Students may take writing courses listed as "service-learning" (SL) or courses listed as "service-learning optional" (SO). Courses listed as "service-learning" dedicate the entire subject matter and classwork to the service-learning project. Service-learning optional courses contain elements of service-learning, such as one or two projects where students collaborate with community members. For more information on service-learning at Loyola, please visit the CCSJ website.
The following writing courses are generally offered as service-learning or service-learning optional (please note that not all sections of these courses offer service-learning):
- WR100, Effective Writing
- WR305, Writing for the Web
- WR320, Art of Argument
- WR323, Writing Center Theory and Practice
- WR327, Civic Literacy
- WR325, Rhetoric of Professional Writing
- WR326, Technical Writing
- WR353, Biography and Autobiography
Course Projects and Student Work
End the Wait Now Campaign
The link below will take you to a service-learning project that sections of WR320, Art of Argument contribute to - The Arc Maryland "End the Wait Now Campaign." Students collaborate with Maryland residents who require assistance with their special needs family members. Loyola's WR320 class created the video profiles for Gabby and Ofek: "End the Wait Now Campaign."

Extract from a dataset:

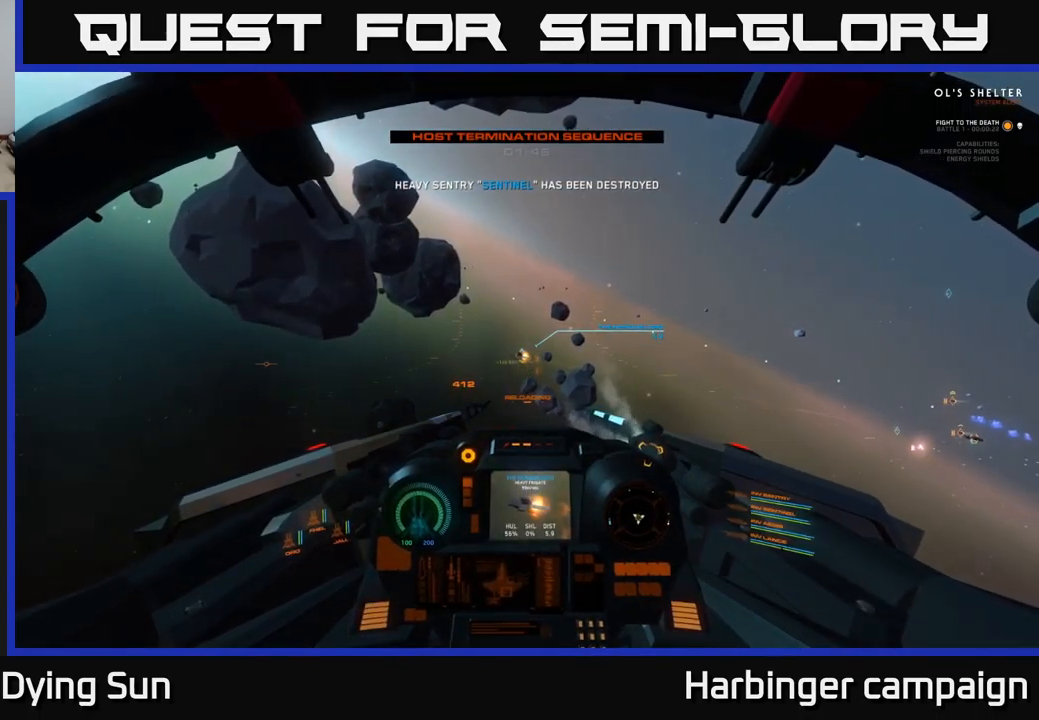
{"buttons": ["L2"], "left_stick": "center", "right_stick": "center", "events": [[283, "right_stick", "up"], [400, "right_stick", "center"]]}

Richnor Springs Neighborhood Association
Students from WR220, Introduction to Rhetoric; WR325, Rhetoric of Professional Writing; WR326, Technical Writing; and WR387, Special Topics in Professional Writing have worked with the Richnor Springs Neighborhood Association (RSNA) to develop meeting signs and a new website to boost civic capacity: Richnor Springs Website.
Writing students have also completed direct service with RSNA by working on lot and block clean up days. Here are pictures from the fall 2013 vacant lot clean up day, and here are pictures from the spring 2014 block clean up day.

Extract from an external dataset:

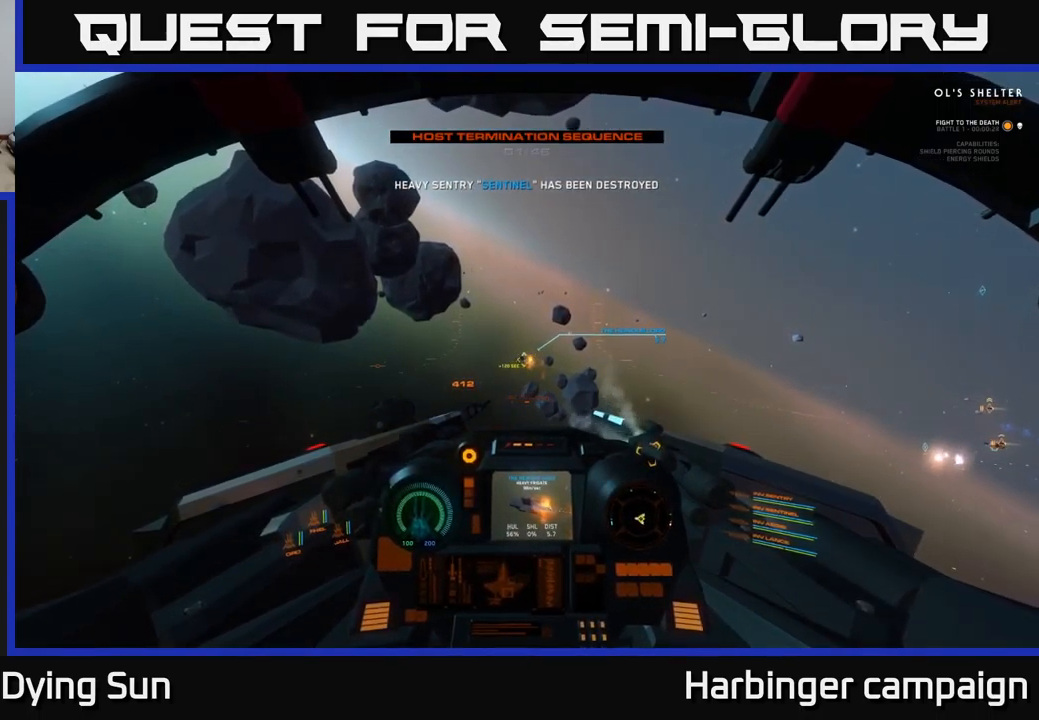
{"buttons": ["L2"], "left_stick": "center", "right_stick": "up-left", "events": [[100, "right_stick", "down-right"], [233, "right_stick", "center"], [417, "right_stick", "up-left"]]}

The Baltimore Reads Gazette
Students from WR100, Effective Writing partner with Baltimore Reads to cultivate an urban garden and write about their experiences:
The Baltimore Reads Gazette Vol. 1.2
The Baltimore Reads Gazette Vol. 3.1
Loyola Writing Center Bridges Program
In celebration of raising his GPA by almost an entire point, Loyola lacrosse players Jason Crane (left) and Alek Klincewicz (right) met with local Baltimore high school student and lacrosse enthusiast Kevin Ingram (center) to talk about college and college lacrosse. Kevin participates every week in the Loyola Writing Center service-learning program, LWC/Bridges, where he is tutored by a writing center tutor.
First Year Writing Projects
Loyola students are encouraged to explore personal issues through writing but also to expand their experiences and develop knowledge of the world beyond the self. Exploring the world beyond the self begins during the first semester students arrive at Loyola, and the work presented here illustrates those efforts.
The New Hounds
newspaper was written by first year students to welcome new arrivals to campus and to help them adjust to and explore their new home away from home. The newspaper contains information about the campus, university clubs, nutrition, relationships, and the city of Baltimore - information first year students need and enjoy.
Beyond Evergreen: Writing Our Way into the City
showcases students' work as they explored and wrote about the urban experience in Baltimore and how this identity influences Loyola University Maryland. From the publication we learn that
"The anthology of essays was written by first-year students in WR100 Effective Writing during Loyola's "Year of the City"—the 2006-2007 academic year. These essays were selected by students and faculty in the Department of Writing. The goal of the anthology is to introduce new students—and their parents—to Baltimore and to show readers how Baltimore is an integral part of the Loyola experience."